OK, if you want to give back the CPU to other RTOS threads - you could yield CPU in the SD_Driver 'object' functions, e.g. right after DMA was kicked off. in the SD card read function (in BSP function to add, not FATFS).

The problem is just: from FATFS view (even with RTOS), such a driver read function is called, it looks like a simple 'synchronous' call: it calls a function - waits until it returns (from FATFS's view). If you do now a context switch, and another thread is running which blocks/pre-emptives your FATFS call - how to come back to FATFS, even the 'DMA done' even/queue was sent? (just to ask  😉   )

It is your choice: just to bear in mind that real HW INTs, RTOS threads, their priorities etc. are really 'sensitive' (if a wrong system design - and you get a dead-lock ..., also a reason why CubeMX cannot handle and generate code for you for such high level system). I am fighting often with such dead-locks ... and there is nothing, just a 'good SW system design' and a 'think twice' approach with the entire system in mind (where a tool cannot really help).
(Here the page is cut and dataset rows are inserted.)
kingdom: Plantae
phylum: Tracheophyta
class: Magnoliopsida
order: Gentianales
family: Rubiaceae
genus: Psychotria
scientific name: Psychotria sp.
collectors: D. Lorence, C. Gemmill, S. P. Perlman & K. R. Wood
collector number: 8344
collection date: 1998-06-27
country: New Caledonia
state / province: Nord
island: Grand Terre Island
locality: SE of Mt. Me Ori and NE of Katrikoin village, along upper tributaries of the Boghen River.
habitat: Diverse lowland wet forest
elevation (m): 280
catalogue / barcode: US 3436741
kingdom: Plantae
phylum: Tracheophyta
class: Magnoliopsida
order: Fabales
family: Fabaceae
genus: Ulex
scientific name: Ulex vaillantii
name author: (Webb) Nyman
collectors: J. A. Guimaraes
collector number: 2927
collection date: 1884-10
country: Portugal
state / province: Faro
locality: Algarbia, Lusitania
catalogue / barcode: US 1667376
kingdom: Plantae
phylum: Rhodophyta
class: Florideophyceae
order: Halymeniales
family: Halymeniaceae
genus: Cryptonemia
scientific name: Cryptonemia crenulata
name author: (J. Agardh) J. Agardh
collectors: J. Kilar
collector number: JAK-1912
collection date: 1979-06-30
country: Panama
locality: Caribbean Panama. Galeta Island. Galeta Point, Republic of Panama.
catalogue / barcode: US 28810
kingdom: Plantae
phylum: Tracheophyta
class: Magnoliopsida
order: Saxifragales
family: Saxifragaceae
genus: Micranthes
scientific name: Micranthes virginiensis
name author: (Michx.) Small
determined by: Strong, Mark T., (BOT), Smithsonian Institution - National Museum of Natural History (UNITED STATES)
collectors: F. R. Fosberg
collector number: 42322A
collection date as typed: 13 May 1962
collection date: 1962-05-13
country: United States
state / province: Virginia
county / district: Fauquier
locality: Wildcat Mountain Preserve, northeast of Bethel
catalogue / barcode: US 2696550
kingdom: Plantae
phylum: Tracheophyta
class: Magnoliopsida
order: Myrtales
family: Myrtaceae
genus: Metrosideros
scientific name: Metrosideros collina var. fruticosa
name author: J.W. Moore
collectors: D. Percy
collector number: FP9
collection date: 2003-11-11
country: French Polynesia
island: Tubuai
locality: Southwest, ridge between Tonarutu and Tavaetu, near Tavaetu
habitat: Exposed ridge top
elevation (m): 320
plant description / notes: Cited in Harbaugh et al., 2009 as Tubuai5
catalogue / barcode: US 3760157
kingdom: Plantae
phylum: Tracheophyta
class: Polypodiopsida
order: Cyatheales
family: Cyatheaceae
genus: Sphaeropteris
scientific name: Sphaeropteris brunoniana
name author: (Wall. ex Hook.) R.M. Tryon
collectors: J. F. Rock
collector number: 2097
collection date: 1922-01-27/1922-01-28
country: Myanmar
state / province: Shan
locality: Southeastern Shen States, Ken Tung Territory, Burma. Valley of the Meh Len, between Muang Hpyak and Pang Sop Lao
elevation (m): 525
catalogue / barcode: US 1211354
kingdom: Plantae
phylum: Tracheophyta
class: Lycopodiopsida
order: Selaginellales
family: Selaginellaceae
SD Card, FATFs and RTOS is not so difficult: just check other examples, check Callbacks and the SD_Driver structure, function pointers in there.

It works fine for me on many STM MCUs (F4, F7, H7) in a similar way, also easy to change from DMA based to non-DMA based (just a different set of function pointers in struct 'SD_Driver', just a different 'driver object').

And:

no need

to touch and modify any FATFS files (I would not do anyway). The driver functions for read, write etc. should convert the 'asynchronous' (DMA based, back-ground-running in parallel) call into synchronous: wait via events or queues until done before returning to caller. All is done in the BSP drivers and SD_Driver 'driver object'. It is not part of FATFS (which expects just basic low level routines via the 'driver object'), it is part of your BSP.

Yes, CubeMX will NOT generate such 'complex' BSP functions: you had to check FW projects, demos, applications: there are such BSP functions (CubeMX is very low level, chip-based, we are talking here a SW-system and it is much more high-level, CubeMX is not made for it, just HW-related, low-level).

And:

- do not touch FATFS source code - do not add anything in third-party code (very hard to maintain, to migrate to newer versions ..., not a good idea). All is really done via SD_Driver 'driver object' and BSP functions (including Callbacks).

- do not use any time sensitive code, e.g. to wait for X milliseconds, osDelay(), HAL_Delay() etc. At the end it will not really work (if you change clocks, SD card type etc. and timing values are incorrect). Have a real 'ping-pong', synchronization.

KScha
Associate

Hi,

There is an example with a RTOS - enabled driver using DMA and RTOS signaling in the latest CubeMX for the STM32F657-Eval. I will try to port this one for the STM32F746-discovery and the 767 Nucleo.